Work to be completed: A precise copy of the data is required, with every picture left out.
*** Provided data
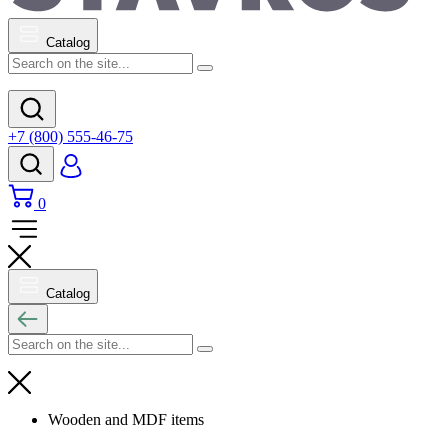
Catalog
+7 (800) 555-46-75
0
Catalog
Wooden and MDF items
******
Result for this exercise:
Catalog
+7 (800) 555-46-75
0
Catalog
Wooden and MDF items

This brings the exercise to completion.